Lonely men in apartments and flats, cottages and motel rooms, hogans and igloos, yurts and fezes rubbed their dicks and thought of sticking their stiffie in my fuzzy blonde bijoona. Wait a minute, I think a fez is a kind of hat. And what the fuck is a bijoona?
“She’s cumming but her spell is keeping them from doing so! So they keep trying and giving her more power and her spell keeps getting stronger!”
“She’s like the frozen pot sticker Energizer Bunny in reverse!” said Harlette. “Good thing I didn’t put her in the really tight corset or the tall high heels, huh?”
Fuck, yeah. Not that I wasn’t enjoying the whole thing but I felt like just a little bit more of this and they’d have to wash my brains out of my panties–except, I wasn’t wearing panties, I remembered.

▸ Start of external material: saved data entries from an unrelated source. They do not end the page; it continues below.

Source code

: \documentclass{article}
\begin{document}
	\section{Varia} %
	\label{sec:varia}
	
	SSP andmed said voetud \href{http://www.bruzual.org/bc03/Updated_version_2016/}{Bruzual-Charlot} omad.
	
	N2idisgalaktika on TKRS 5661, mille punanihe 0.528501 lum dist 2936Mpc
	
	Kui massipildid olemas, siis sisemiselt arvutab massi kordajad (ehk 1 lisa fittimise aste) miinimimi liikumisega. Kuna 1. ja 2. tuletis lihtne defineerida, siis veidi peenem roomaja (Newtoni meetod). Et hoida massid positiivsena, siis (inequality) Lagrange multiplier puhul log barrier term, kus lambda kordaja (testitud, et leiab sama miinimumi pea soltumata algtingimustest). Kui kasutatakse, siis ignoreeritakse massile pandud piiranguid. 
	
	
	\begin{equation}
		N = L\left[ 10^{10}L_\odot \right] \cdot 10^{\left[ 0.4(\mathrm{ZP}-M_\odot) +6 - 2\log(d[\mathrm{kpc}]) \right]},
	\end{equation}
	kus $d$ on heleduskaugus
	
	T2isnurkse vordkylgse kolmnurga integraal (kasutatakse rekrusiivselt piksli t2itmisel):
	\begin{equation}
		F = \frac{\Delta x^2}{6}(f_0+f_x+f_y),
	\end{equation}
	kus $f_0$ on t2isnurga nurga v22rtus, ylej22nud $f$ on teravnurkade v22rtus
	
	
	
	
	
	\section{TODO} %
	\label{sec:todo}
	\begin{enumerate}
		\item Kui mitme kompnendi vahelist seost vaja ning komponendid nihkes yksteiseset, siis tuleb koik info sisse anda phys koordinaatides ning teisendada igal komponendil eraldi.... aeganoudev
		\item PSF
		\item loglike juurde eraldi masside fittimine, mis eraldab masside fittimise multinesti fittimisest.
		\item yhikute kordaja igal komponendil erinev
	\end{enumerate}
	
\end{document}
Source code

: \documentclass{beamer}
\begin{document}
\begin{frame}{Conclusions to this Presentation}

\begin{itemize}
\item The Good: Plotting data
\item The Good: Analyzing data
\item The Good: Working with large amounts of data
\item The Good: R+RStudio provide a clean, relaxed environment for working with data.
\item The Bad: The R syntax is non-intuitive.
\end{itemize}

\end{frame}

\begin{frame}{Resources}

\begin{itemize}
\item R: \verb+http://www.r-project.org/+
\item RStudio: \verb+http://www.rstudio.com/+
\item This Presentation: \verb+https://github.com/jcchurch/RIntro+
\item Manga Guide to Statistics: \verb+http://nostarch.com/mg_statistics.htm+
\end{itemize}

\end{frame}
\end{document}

Time went non-linear and I saw the next few scenes in out-of-order snatches as I cummed in and out of reality.
Harlette helped me stand up then she kissed me again, half-rescue breathing, half-seduction.
Muffins ran around in a circle but she wasn’t the pussy who was in trouble.
Mr. Styx lurched through the door into the dressing room like a re-animated Ted Cassidy.
The men who imagined fucking me had ten thousand sets of eyes and ten thousand hands and a single cock two miles long.
Some time during all of the jump cuts and quick fades, Harlette’s tongue grew long enough to lick my skull clean from the inside and I stopped thinking at all.